「籠城」続ける東大医学部教授に官邸が「徹底的処分」を示唆
臨床研究で不正に関与した教授がいまだ役職に居座り、「籠城」を続ける東京大学医学部ならびに同附属病院。他大学の教授が全て職を辞した中、その対照性はひときわ強烈さを放っている。
「ディオバン事件」の中心人物、小室一成・東大大学院医学系研究科循環器内科学教授は11月12日現在、「日本高血圧学会」(理事長:梅村敏・横浜市立大学大学院医学研究科病態制御内科学〔循環器・腎臓内科学〕教授)の理事職にとどまっている。同学会のウェブサイトに氏名が掲載されているのが何よりの証明だ。しかも、文部科学省は小室氏の研究室に来年度の予算を付けている。
報道でこれを知った首相官邸はいきり立った。早速局長を呼びつけて確認した。小室氏の研究室についた予算は「継続3つに新規が1つ」(官邸筋)の計4プロジェクト。
その場で局長には「厳格に対処するように」との指示が下った。官邸を掌握する高官の一人は局長にこんな言葉まで投げ掛けている。
「お前らの首も洗っておけよ」
東大医学部ではもう一つ気になる動きが浮上している。年末に予定される医学部長選挙。ここに意外な人物の出馬が見込まれているのだ。
その人物とは誰あろう門脇孝・附属病院長に他ならない。門脇氏は本来であれば、宮園浩平・現医学部長とともに「監督責任」を負わねばならぬ張本人である。ましてや、自ら研究代表を務める糖尿病治療薬ネシーナの臨床研究「J-BRAND」への嫌疑までささやかれている。
「役職を離れると、どんな目に遭うか分からない。そんな逼迫感に責めさいなまれているのでしょう。通常の感覚では、この時期に医学部長選への立候補は考えられない」(東大関係者)

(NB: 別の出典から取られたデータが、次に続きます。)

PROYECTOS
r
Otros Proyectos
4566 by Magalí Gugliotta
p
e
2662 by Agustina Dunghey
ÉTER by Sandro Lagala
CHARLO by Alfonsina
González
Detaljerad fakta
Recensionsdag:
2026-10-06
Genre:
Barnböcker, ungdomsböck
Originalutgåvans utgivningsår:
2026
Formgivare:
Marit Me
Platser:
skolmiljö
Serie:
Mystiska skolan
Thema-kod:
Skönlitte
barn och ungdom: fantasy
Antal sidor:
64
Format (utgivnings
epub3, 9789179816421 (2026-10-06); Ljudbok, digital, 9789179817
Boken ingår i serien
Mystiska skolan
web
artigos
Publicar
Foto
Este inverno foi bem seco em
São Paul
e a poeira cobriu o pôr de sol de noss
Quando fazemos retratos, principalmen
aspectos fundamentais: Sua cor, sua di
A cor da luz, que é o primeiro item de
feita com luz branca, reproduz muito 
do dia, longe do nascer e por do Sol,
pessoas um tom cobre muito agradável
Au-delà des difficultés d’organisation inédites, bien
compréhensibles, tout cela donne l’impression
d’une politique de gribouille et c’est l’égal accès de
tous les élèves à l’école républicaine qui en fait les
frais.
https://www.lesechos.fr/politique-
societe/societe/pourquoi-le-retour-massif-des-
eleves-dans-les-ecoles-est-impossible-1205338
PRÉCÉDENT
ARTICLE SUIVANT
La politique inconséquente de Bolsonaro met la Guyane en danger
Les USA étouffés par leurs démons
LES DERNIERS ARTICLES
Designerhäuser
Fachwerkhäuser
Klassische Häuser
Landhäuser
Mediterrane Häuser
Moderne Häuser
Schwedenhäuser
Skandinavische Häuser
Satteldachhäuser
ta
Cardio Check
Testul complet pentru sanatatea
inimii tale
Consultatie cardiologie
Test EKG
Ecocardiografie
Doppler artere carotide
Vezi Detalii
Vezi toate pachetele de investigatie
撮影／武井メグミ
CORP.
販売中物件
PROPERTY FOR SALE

官邸筋はこちらの動きも注視している。大学自治の観点から行政が学部長選挙に介入することはできない。だが、不正に手を染めた教授が「焼け太り」するさまをただ眺めているわけではない。
「徹底的に処分する姿勢を示す。これは官邸の意向だ」(前出の高官)
こんな強硬姿勢が明らかになった11月11日、文科省は文字通り上を下への大騒ぎとなった。
「今後も臨床研究不正に関しては官邸主導で対応していくことになりそうです。文科省は完全に信頼を失っている」(前出の東大関係者)
門脇氏の足元・東大医学部附属病院では現場の人事も動いている。「SIGN事件」の研究代表者、黒川峰夫・血液・腫瘍内科教授の研究室を実質的に支えてきた南谷泰仁講師の辞職がついに承認された。同科では黒川氏がほとんど顔を見せない中、医療安全の維持にすら疑問符が付く異常事態が続いていた。ここまで事態を放置してきた黒川氏の管理責任も問われる。南谷氏は郷里に帰ることになりそうだ。
「旧第三内科」の体面を気にする宮園・門脇両氏の指導力不足が崩壊の足を速めている。「東大医学部血液内科」の危機は相当に深刻だ。
「東大からの入局者がいない状況です。淘汰されたといってもいい。髙久史麿氏が立ち上げ、平井久丸氏が後を継いだ『三内』の伝統が今、潰えようとしている。トップに立つ人材の練度不足の問題が大きいといえます」(東大関係者)
東大における血液内科の使命とは何だったのだろうか。研究機関としての大学病院において同科は重要な役割を果たしている。「ヘマトロジー・オンコロジー」は強くなければならない分野。その肝心要の領域が東大では瓦解しようとしている。